> _Information provided_:
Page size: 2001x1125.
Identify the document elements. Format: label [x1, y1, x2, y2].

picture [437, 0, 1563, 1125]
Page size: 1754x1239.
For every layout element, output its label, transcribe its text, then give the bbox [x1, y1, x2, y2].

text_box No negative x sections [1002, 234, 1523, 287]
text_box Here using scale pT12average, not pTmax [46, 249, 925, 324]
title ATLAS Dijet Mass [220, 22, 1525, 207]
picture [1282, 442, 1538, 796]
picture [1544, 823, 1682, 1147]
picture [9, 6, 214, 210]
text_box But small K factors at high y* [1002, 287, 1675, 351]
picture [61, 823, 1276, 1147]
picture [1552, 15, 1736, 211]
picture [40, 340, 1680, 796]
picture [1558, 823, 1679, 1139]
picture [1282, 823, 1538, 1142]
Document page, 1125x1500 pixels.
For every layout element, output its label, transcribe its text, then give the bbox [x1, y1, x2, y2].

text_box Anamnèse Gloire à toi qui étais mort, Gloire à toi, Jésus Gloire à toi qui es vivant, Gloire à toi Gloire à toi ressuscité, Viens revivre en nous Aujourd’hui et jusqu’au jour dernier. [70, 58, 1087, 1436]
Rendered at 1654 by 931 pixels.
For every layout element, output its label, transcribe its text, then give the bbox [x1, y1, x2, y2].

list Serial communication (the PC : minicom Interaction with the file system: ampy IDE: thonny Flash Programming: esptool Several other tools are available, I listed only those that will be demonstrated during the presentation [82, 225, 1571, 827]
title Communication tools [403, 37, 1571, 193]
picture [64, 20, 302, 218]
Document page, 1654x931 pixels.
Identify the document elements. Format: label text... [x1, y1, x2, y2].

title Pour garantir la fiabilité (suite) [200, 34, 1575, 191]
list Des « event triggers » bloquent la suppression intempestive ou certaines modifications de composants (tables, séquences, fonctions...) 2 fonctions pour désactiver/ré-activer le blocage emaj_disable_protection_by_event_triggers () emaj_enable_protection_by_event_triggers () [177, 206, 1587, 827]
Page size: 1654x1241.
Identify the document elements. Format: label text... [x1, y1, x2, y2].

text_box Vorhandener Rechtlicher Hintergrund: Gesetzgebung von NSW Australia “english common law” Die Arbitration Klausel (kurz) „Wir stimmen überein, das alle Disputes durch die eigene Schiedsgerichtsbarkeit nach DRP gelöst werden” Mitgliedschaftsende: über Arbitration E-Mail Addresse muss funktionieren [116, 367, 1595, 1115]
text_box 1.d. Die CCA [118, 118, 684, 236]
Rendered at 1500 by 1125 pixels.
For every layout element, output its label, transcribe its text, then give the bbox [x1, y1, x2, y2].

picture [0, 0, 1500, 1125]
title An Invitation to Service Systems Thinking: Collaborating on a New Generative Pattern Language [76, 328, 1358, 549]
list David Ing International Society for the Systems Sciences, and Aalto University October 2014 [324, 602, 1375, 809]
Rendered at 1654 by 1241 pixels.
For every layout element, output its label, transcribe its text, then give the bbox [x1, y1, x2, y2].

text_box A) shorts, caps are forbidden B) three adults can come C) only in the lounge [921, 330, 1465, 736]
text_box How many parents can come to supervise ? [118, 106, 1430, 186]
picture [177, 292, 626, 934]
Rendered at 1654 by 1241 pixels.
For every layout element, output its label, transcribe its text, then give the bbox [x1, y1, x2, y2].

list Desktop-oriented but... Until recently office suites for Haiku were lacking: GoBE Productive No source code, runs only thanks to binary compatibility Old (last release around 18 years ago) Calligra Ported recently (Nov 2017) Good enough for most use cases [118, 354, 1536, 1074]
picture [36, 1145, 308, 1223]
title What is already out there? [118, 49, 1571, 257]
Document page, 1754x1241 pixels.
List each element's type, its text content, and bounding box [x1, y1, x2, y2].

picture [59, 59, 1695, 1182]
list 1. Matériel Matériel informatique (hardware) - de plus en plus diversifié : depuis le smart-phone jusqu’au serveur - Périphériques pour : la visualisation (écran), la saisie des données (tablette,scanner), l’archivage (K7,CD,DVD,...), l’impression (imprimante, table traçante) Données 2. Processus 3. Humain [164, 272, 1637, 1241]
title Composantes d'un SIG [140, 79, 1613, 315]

> _Objective_:
Reproduce the data word for word, starting at its first line and ending with the line that contains "picture [437, 0, 1563, 1125]", including that line.

> _Expected answer_:
Page size: 2001x1125.
Identify the document elements. Format: label [x1, y1, x2, y2].

picture [437, 0, 1563, 1125]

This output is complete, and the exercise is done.